The suit says the temperature-based defeat devices combine to de-rate emissions controls during 65 to 70 percent of the miles the trucks are driven in and around the 30 largest population centers in the U.S.

In addition to GM, the Duramax lawsuit names parts manufacturer Bosch as a defendant that allegedly worked with GM in manufacturing the electronic diesel control units that allowed GM to activate the defeat devices. The lawsuit against Bosch will be nothing new to the company after the supplier was punished for jumping into bed with Volkswagen.

The GM lawsuit alleges that even if the automaker can fix the allegedly illegal emissions to bring them compliant with federal standards, the fix could reduce power, torque and fuel efficiency. However, the automaker was quick to release a statement in response to the Duramax diesel lawsuit.

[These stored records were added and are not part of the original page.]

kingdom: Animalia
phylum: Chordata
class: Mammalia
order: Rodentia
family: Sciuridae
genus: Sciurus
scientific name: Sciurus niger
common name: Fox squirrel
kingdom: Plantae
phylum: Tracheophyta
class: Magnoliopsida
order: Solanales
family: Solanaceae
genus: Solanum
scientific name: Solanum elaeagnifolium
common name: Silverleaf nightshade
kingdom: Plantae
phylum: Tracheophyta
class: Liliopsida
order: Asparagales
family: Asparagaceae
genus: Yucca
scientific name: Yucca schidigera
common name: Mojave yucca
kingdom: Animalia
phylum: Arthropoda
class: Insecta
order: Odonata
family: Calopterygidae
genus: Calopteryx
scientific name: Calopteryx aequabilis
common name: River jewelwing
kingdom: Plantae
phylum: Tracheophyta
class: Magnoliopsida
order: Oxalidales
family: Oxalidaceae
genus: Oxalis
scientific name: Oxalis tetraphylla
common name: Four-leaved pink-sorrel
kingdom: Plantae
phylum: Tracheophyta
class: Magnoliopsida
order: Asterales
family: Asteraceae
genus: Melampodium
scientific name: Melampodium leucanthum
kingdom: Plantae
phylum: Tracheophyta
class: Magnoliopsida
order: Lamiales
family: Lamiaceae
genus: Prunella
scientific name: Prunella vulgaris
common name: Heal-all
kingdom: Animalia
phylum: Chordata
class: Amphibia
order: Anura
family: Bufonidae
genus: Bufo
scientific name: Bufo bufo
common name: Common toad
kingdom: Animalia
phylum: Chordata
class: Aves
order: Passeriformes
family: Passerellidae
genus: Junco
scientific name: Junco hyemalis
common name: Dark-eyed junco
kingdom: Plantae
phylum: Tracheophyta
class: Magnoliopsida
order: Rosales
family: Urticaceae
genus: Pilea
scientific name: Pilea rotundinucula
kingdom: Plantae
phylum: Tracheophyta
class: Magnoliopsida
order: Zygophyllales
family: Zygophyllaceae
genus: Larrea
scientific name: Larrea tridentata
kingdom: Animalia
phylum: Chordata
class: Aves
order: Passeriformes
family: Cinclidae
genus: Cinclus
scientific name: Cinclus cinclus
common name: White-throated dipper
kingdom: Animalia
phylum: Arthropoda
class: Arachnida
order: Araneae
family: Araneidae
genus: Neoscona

"These claims are baseless and we will vigorously defend ourselves. The Duramax Diesel Chevrolet Silverado and GMC Sierra comply with all U.S. EPA and CARB emissions regulations." - General Motors

The GM Duramax diesel lawsuit was filed in the U.S. District Court for the Eastern District of Michigan in Detroit by Hagens Berman, the same legal team who prosecuted Volkswagen in its emissions scandal.

Attorneys for Hagens Berman also filed a separate lawsuit against General Motors in 2016 alleging 2014 Chevy Cruze cars are equipped with illegal emissions defeat devices. A federal judge dismissed some of the claims while allowing certain claims to continue, which is where the lawsuit stands to date.

Another GM Duramax diesel emissions lawsuit was filed by different attorneys in 2015 that also includes the Chevrolet Silverado and GMC Sierra, plus the Chevy Express and GMC Savana.

The lawsuit alleges when the vehicles move at slow speeds for long periods of time, drivers are told to drive faster to make the exhaust hotter so it can clean the diesel particulate filter. However, GM allegedly made changes to the diesel engines to get around the problem, but those changes caused decreased fuel efficiency.